Daha böyle onlarca örnek verilebilir. Aslında özeti şudur; yeni dünya düzeni, tek kutuplu dünya diye çıktıkları yolun geldiği yer neredeyse bir dünya savaşının eşiği oldu. Sebebi bizce malum, zira o yeni düzen kurmayı hayal ettikleri dünya konusunda cahil ve beceriksizler. O ürkütücü güç algısının yarattığı korku ile hep olduğu gibi yine edilgen olacaklarını ve dediklerini kelimesi kelimesine yapacaklarını düşündükleri “teslimiyetci uzlaşmacı”ların yerini yeni bir nesilin almaya başladığını, bütün bu coğrafyada kendileri için büyük zararlar ve felaketler getireceğini bilseler bile kendi karalarını kendileri almaya “kararlı” bir yeni neslin geldiğini göremediler. Göremediler çünkü cahiller, çünkü tüm bu coğrafyayı “bıraktıkları yerde otlayan” sürüler zannettiler.

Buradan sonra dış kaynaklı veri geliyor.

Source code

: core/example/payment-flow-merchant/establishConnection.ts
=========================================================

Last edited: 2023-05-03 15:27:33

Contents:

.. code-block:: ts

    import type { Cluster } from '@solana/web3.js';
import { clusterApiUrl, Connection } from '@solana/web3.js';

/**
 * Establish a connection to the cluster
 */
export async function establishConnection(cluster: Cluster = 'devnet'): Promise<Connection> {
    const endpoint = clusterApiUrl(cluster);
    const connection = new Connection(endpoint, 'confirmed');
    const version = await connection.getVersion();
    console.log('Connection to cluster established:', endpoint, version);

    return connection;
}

Bugün artık yeni dünya düzeni bir proje olarak çökmüştür. Ancak bununla birlikte ABD hiç olmadığı kadar dış dünyanın içine girmiş durumdadır. Girdiği bütün –kendi küstah ifadeleriyle- “bataklık”lardan çıkmanın yollarını aradıkça yeni sorunlara gömülüyorlar. Anlamadıkları buraları bataklık ise onların sadece bataklığa üşüşen sivrisinekler olabileceği. İstedikleri kadar kendilerini bataklığı kurutmaya gelmişken içine saplanmış masumlar olarak göstermeye çalışsınlar buna artık kimsenin inanmadığı da ortada. ABD şu anda züccaciye dükkanına girmiş bir fil gibi etrafını yıkıp dökmekte. Şu anda dünya için en büyük tehlike tüm bu cahilliği, beceriksizliği ve küstahlığı ile Amerikanın hala dünyaya bir nizam verme iddiasını sürdürüyor olması. Dünyanın selameti ABD’nin bir an evvel biraz da olsa kendi içine dönmesine bağlı. Zaten bu seçimde asıl mücadele içeri dönmeciler ile dünyayı tasnif etmeciler arasında geçiyor. Dışişleri, CIA, Pentagon, FBI vb. kurumlar büyük bir çatışmanın içerisinde yönetimde etkin olmaya çalışıyorlar. Bu başka bir yazının konusu olacak kadar geniş ve ilginç bir olgu.
Sonuç olarak bu satırların yazarı ABD’yi içine döndürecek adayın başkan olması için dua etmekte ve sizlerin de dualarını beklemektedir. Bakalım sabah ne gösterecek.